Personalized Temperature Settings: Machine Learning’s Contribution to Comfort


Regulating temperature in large buildings is crucial for ensuring occupants’ comfort and maximizing energy efficiency. However, traditional HVAC systems often struggle to strike a balance between these needs. Machine learning (ML) models offer a promising approach to predict occupants’ thermal perceptions and optimize building temperature control. Yet, these models may encounter challenges such as biased human-perception data and uncertainties, leading to inaccurate predictions and inefficient energy usage.

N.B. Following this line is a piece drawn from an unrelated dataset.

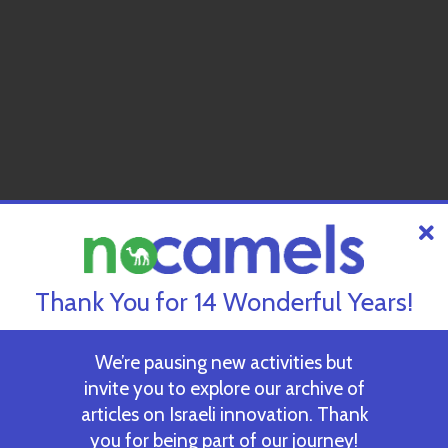
Thank You for 14 Wonderful Years!
We’re pausing new activities but
invite you to explore our archive of
articles on Israeli innovation. Thank
you for being part of our journey!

To address these issues, a team of researchers from Carnegie Mellon University’s Civil and Environmental Engineering Department proposed a novel method that combines data and models using Multidimensional Association Rule Mining (M-ARM) to identify and correct biases in human responses to temperature. Featured in Building and Environment, their research demonstrates that this method enhances the accuracy of predicting occupants’ comfort levels across various ML models.

The study leverages conflicting responses from building occupants to multiple thermal comfort questions to uncover the real “comfort zone” for the majority. By analyzing miscalibration issues and potential subjective biases in the data, M-ARM improves prediction reliability and reduces errors in current ML models.

Associate Professor Pingbo Tang, leading the study, emphasizes the potential of this approach to reduce energy consumption in large buildings while ensuring occupants’ comfort. Tang highlights the importance of considering factors beyond temperature, such as humidity and clothing, in assessing human comfort.

The research underscores the significance of leveraging question-answering behavior to adjust self-conflicts and estimate real thermal comfort. By considering various impact factors and calibration methods, the study demonstrates significant improvements in prediction reliability and model accuracy.

The findings offer valuable insights into advancing ML-based strategies for more reliable thermal perception predictions. Ultimately, this research could lead to more effective temperature control strategies in buildings, enhancing occupants’ comfort and reducing energy consumption.